Cycle 4 project 3

Mapping the synaptic gene networks governing tomosyn-dependent regulation of neurotransmission


Bourgeois-QuentinPhD student: Quentin Bourgeois, France
Home Institute: Amsterdam Neuroscience; Principle Investigator: Sander Groffen
Host Institute: European Neuroscience Institute Göttingen; Principle Investigator: J.S. Rhee

Executive Summary

The secretory strength of synapses in the brain is continuously adapted to establish memory traces and maintain network stability under a wide range of environmental conditions. Synaptic dysregulation is observed in many brain disorders, also referred to as synaptopathies, including schizophrenia, autism, major depression disorder, movement disorders and epilepsy. A key step in synaptic release is the assembly of syntaxin, SNAP25 and synaptobrevin into the SNARE complex, an event that is regulated by a number of accessory proteins which cause synaptic defects and reduced viability upon genetic ablation. Our current knowledge of the signaling cascades that converge upon SNARE-accessory proteins is insufficient to understand the etiology of even the most important synaptopathies. Thus, a better description of the involved gene networks and signaling molecules will provide valuable information to complement human gene identification studies.

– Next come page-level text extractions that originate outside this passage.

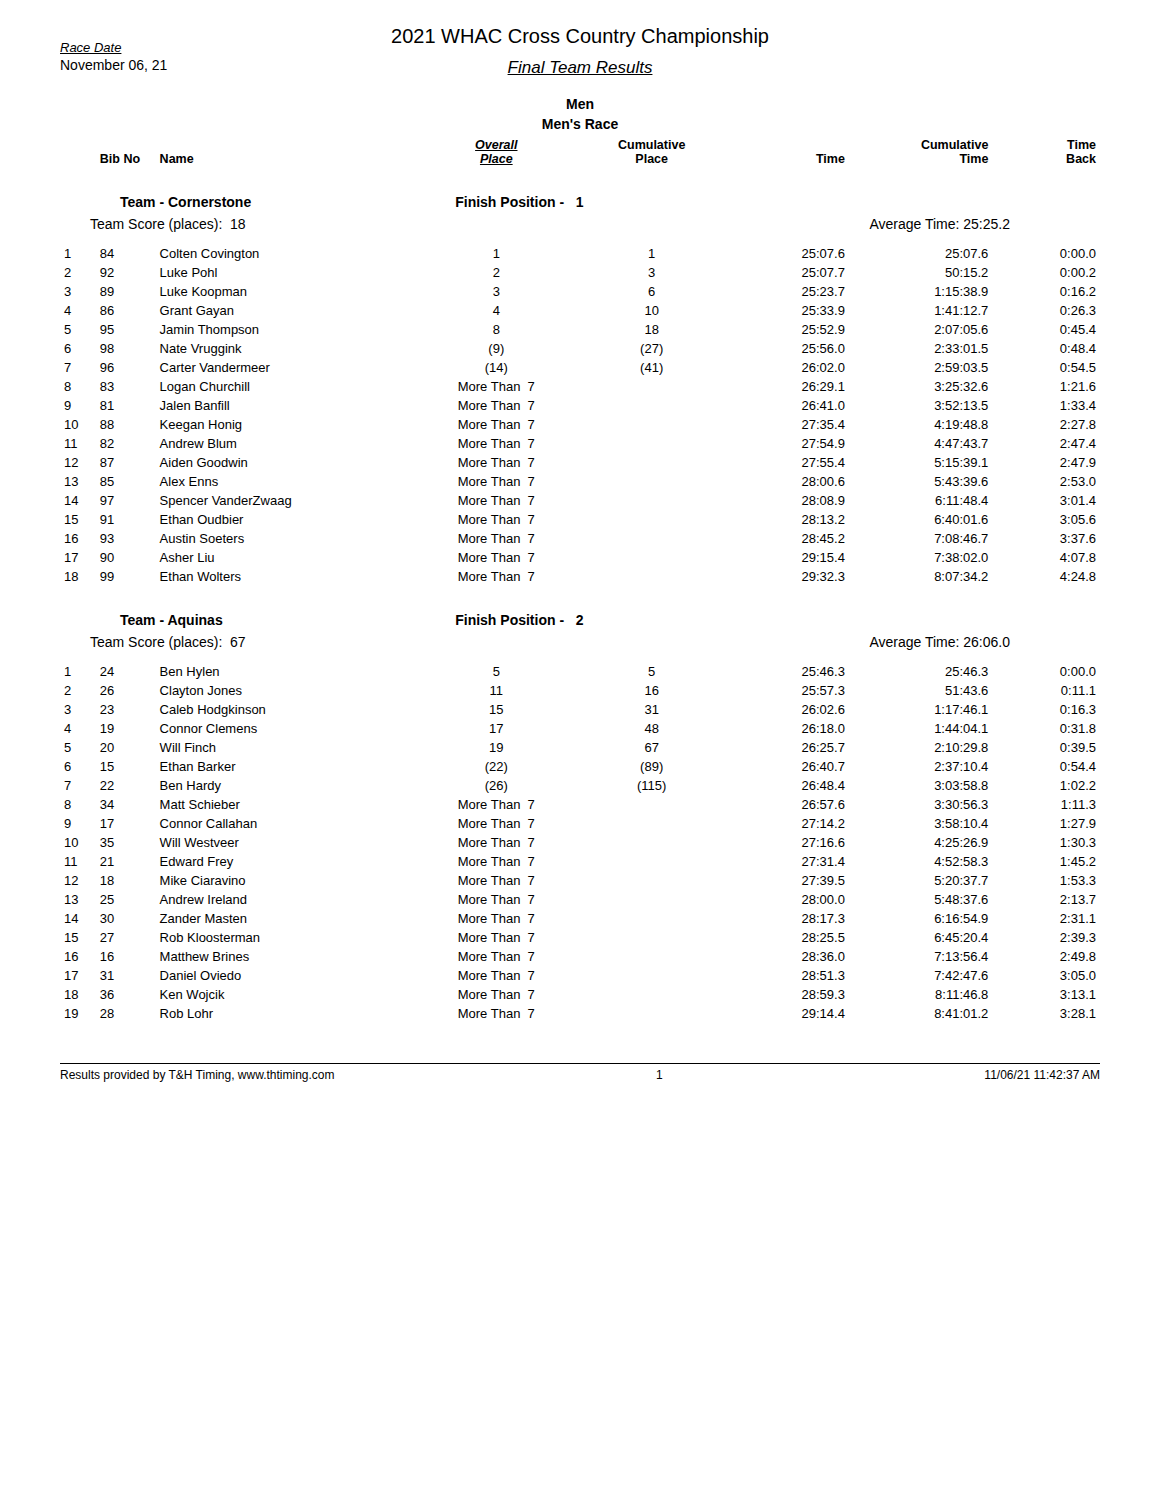Race Date
November 06, 21
2021 WHAC Cross Country Championship
Final Team Results
Men
Men's Race
| | Bib No | Name | Overall Place | Cumulative Place | Time | Cumulative Time | Time Back |
| --- | --- | --- | --- | --- | --- | --- | --- |
Team - Cornerstone
Finish Position - 1
Team Score (places): 18
Average Time: 25:25.2
| 1 | 84 | Colten Covington | 1 | 1 | 25:07.6 | 25:07.6 | 0:00.0 |
| 2 | 92 | Luke Pohl | 2 | 3 | 25:07.7 | 50:15.2 | 0:00.2 |
| 3 | 89 | Luke Koopman | 3 | 6 | 25:23.7 | 1:15:38.9 | 0:16.2 |
| 4 | 86 | Grant Gayan | 4 | 10 | 25:33.9 | 1:41:12.7 | 0:26.3 |
| 5 | 95 | Jamin Thompson | 8 | 18 | 25:52.9 | 2:07:05.6 | 0:45.4 |
| 6 | 98 | Nate Vruggink | (9) | (27) | 25:56.0 | 2:33:01.5 | 0:48.4 |
| 7 | 96 | Carter Vandermeer | (14) | (41) | 26:02.0 | 2:59:03.5 | 0:54.5 |
| 8 | 83 | Logan Churchill | More Than 7 | | 26:29.1 | 3:25:32.6 | 1:21.6 |
| 9 | 81 | Jalen Banfill | More Than 7 | | 26:41.0 | 3:52:13.5 | 1:33.4 |
| 10 | 88 | Keegan Honig | More Than 7 | | 27:35.4 | 4:19:48.8 | 2:27.8 |
| 11 | 82 | Andrew Blum | More Than 7 | | 27:54.9 | 4:47:43.7 | 2:47.4 |
| 12 | 87 | Aiden Goodwin | More Than 7 | | 27:55.4 | 5:15:39.1 | 2:47.9 |
| 13 | 85 | Alex Enns | More Than 7 | | 28:00.6 | 5:43:39.6 | 2:53.0 |
| 14 | 97 | Spencer VanderZwaag | More Than 7 | | 28:08.9 | 6:11:48.4 | 3:01.4 |
| 15 | 91 | Ethan Oudbier | More Than 7 | | 28:13.2 | 6:40:01.6 | 3:05.6 |
| 16 | 93 | Austin Soeters | More Than 7 | | 28:45.2 | 7:08:46.7 | 3:37.6 |
| 17 | 90 | Asher Liu | More Than 7 | | 29:15.4 | 7:38:02.0 | 4:07.8 |
| 18 | 99 | Ethan Wolters | More Than 7 | | 29:32.3 | 8:07:34.2 | 4:24.8 |
Team - Aquinas
Finish Position - 2
Team Score (places): 67
Average Time: 26:06.0
| 1 | 24 | Ben Hylen | 5 | 5 | 25:46.3 | 25:46.3 | 0:00.0 |
| 2 | 26 | Clayton Jones | 11 | 16 | 25:57.3 | 51:43.6 | 0:11.1 |
| 3 | 23 | Caleb Hodgkinson | 15 | 31 | 26:02.6 | 1:17:46.1 | 0:16.3 |
| 4 | 19 | Connor Clemens | 17 | 48 | 26:18.0 | 1:44:04.1 | 0:31.8 |
| 5 | 20 | Will Finch | 19 | 67 | 26:25.7 | 2:10:29.8 | 0:39.5 |
| 6 | 15 | Ethan Barker | (22) | (89) | 26:40.7 | 2:37:10.4 | 0:54.4 |
| 7 | 22 | Ben Hardy | (26) | (115) | 26:48.4 | 3:03:58.8 | 1:02.2 |
| 8 | 34 | Matt Schieber | More Than 7 | | 26:57.6 | 3:30:56.3 | 1:11.3 |
| 9 | 17 | Connor Callahan | More Than 7 | | 27:14.2 | 3:58:10.4 | 1:27.9 |
| 10 | 35 | Will Westveer | More Than 7 | | 27:16.6 | 4:25:26.9 | 1:30.3 |
| 11 | 21 | Edward Frey | More Than 7 | | 27:31.4 | 4:52:58.3 | 1:45.2 |
| 12 | 18 | Mike Ciaravino | More Than 7 | | 27:39.5 | 5:20:37.7 | 1:53.3 |
| 13 | 25 | Andrew Ireland | More Than 7 | | 28:00.0 | 5:48:37.6 | 2:13.7 |
| 14 | 30 | Zander Masten | More Than 7 | | 28:17.3 | 6:16:54.9 | 2:31.1 |
| 15 | 27 | Rob Kloosterman | More Than 7 | | 28:25.5 | 6:45:20.4 | 2:39.3 |
| 16 | 16 | Matthew Brines | More Than 7 | | 28:36.0 | 7:13:56.4 | 2:49.8 |
| 17 | 31 | Daniel Oviedo | More Than 7 | | 28:51.3 | 7:42:47.6 | 3:05.0 |
| 18 | 36 | Ken Wojcik | More Than 7 | | 28:59.3 | 8:11:46.8 | 3:13.1 |
| 19 | 28 | Rob Lohr | More Than 7 | | 29:14.4 | 8:41:01.2 | 3:28.1 |
Results provided by T&H Timing, www.thtiming.com
1
11/06/21 11:42:37 AM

Here we focus on tomosyn, a protein that interacts with syntaxin and SNAP25 to inhibit synaptic release and neurite outgrowth. Tomosyn is conserved from yeast to humans. Inhibition by tomosyn is dependent on several important pathways including Ca2+-, cAMP-dependent, Rho kinase and SUMOylation pathways. In contrast to worms and flies, mammals encode two distinct tomosyn genes, which are both alternatively spliced to produce at least seven isoforms in total. Tomosyn-2 was originally cloned by the applicant and conditional and classical knock-out mice are now available (unpublished work). Homozygous tomosyn-2 null mice have a reduced survival at three weeks of age and exhibit an increased EPSC amplitude. This phenotype is reminiscent of that of tomosyn-1 null mice that have a reduced viability and a higher EPSC amplitude in mossy fiber synapses. The similar phenotypes, together with overlapping expression patterns and high sequence similarity suggest that tomosyn-1 and -2 are functionally redundant.


This study will provide detailed information about how tomosyn inhibits synaptic strength and which upstream signaling mechanisms govern tomosyn activity. For this purpose we identify three subprojects:

  • Test functional redundancy of tomosyn-1 and -2 and establish a model system of mammalian CNS synapses that completely lack tomosyn activity.
  • Identify tomosyn interactors that contribute to synaptic regulation.
  • Identify the order of events in the identified pathways.